Seit dem Ende des Zweiten Weltkrieges sind über 60 Jahre vergangen. Der Krieg ist ein ferner, aber kein abgeschlossener Teil unserer Vergangenheit. Die furchtbare Erfahrung seiner Schrecken ist Teil unserer Identität wie unserer Sehnsucht nach Frieden.
Seit 1945 wurden erneut Hunderte von Kriegen überall auf der Welt geführt. Wieder wurden Millionen von Menschen Opfer - Opfer von Krieg, Verfolgung, Vertreibung, fanatischem Terror. Und nach wie vor ist Gewalt weltweit verbreitet, um andere - einzelne Menschen, Gruppen oder Staaten - zu unterdrücken, ihnen im Namen von Nation, Volk, Rasse, Religion oder Ideologie den eigenen Willen aufzuzwingen.

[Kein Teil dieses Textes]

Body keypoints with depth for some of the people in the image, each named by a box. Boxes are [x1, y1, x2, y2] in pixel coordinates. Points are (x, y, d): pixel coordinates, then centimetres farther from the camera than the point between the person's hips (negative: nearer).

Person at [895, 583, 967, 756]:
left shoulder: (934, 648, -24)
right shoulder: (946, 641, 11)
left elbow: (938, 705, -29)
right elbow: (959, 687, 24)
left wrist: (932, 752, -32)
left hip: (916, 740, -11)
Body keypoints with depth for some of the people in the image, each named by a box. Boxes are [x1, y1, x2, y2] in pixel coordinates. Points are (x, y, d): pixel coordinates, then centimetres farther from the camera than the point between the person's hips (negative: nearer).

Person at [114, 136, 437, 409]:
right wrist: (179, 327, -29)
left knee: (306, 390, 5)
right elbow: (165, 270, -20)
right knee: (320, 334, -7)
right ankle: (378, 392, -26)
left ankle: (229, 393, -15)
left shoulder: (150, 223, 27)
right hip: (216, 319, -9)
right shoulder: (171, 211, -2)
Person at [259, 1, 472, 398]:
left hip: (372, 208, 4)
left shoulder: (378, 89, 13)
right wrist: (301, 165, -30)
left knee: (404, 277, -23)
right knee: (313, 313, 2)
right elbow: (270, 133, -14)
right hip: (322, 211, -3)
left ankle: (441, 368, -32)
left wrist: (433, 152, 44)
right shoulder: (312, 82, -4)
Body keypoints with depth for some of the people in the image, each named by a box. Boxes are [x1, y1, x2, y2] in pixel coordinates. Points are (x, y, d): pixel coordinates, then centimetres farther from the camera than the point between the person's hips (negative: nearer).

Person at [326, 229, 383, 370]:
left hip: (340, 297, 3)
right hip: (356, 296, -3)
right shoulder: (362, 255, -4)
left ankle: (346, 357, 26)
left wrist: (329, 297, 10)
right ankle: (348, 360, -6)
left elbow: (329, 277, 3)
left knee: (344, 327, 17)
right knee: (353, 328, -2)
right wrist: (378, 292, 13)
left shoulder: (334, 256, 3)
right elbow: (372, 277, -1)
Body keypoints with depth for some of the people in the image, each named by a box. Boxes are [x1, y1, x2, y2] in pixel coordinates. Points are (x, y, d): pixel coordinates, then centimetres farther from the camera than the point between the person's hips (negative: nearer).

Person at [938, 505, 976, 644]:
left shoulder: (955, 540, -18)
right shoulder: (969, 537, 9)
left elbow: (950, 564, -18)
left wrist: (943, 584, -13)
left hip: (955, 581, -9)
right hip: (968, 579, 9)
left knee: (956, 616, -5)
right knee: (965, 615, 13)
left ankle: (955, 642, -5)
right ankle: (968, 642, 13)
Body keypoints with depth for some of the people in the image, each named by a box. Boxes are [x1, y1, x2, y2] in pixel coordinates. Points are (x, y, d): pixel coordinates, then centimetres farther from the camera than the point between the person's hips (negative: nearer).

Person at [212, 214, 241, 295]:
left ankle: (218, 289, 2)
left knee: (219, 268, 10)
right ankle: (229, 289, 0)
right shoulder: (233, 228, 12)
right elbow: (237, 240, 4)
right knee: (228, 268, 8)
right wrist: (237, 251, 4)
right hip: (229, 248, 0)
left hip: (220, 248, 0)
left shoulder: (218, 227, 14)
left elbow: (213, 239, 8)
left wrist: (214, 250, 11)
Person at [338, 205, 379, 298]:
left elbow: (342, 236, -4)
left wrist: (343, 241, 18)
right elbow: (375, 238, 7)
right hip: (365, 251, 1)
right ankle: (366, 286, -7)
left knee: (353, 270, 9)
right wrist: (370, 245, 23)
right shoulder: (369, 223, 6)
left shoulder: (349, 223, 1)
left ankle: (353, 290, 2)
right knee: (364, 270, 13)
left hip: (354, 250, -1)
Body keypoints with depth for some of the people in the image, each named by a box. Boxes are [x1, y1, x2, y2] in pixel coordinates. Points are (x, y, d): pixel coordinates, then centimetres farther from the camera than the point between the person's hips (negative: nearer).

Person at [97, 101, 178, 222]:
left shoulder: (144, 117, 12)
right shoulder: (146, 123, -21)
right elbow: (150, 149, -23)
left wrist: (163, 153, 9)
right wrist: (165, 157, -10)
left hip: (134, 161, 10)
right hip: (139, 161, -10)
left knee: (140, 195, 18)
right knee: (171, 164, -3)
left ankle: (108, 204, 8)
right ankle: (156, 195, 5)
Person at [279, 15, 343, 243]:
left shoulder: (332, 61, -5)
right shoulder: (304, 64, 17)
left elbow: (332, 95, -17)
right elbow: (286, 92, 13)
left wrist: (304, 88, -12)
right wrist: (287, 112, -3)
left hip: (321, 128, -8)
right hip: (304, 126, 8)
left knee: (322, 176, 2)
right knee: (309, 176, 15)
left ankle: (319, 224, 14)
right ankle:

Das Gedenken an die Toten ist für uns auch Mahnung, aus der Vergangenheit Schlüsse für die Gegenwart zu ziehen und danach zu handeln. Wann immer und wo immer wir heute helfen können, Blutvergießen zu beenden und Not zu lindern, wenn wir einen Beitrag leisten können, Versöhnungsprozesse voranzutreiben, wenn wir helfen können, Menschen vor Gewalt und Terror zu schützen, dann müssen wir es tun. Wir dürfen nicht wegschauen, als ginge uns das nichts an. Das ist zuallererst ein Gebot der Menschlichkeit. Es ist aber auch ein Gebot vorausschauender Vernunft. Der Glaube an die Begrenzbarkeit von Konflikten und an Inseln unverbrüchlichen Friedens ist nicht selten eine gefährliche Illusion.
Deshalb ist es richtig und wichtig, dass deutsche Soldaten an Friedensmissionen in der Welt beteiligt sind. Deutschland stellt sich damit der Verantwortung, die die internationale Staatengemeinschaft von unserem Land erwartet. Denn nicht beiseite zu stehen, sondern Verantwortung zu übernehmen, ist eine der Lehren unserer eigenen Geschichte.
Für die deutschen Soldaten und Polizisten sind es verantwortungsvolle und gefährliche Einsätze, bei denen sie immer wieder in Situationen kommen, in den sie ihre Gesundheit und ihr Leben einsetzen. Auch in den vergangenen Monaten sind deutsche Soldaten und Polizisten bei der Erfüllung ihrer Aufgaben ums Leben gekommen. An diesem Tag denken wir besonders auch an sie und ihre Angehörigen.
Erinnerungskultur ist die bewusste Verbindung von Vergangenheit, Gegenwart und Zukunft. Ob wir die Lektionen der Vergangenheit gelernt haben, ist noch offen. Aber wir entscheiden mit darüber, wie das 21. Jahrhundert verlaufen wird.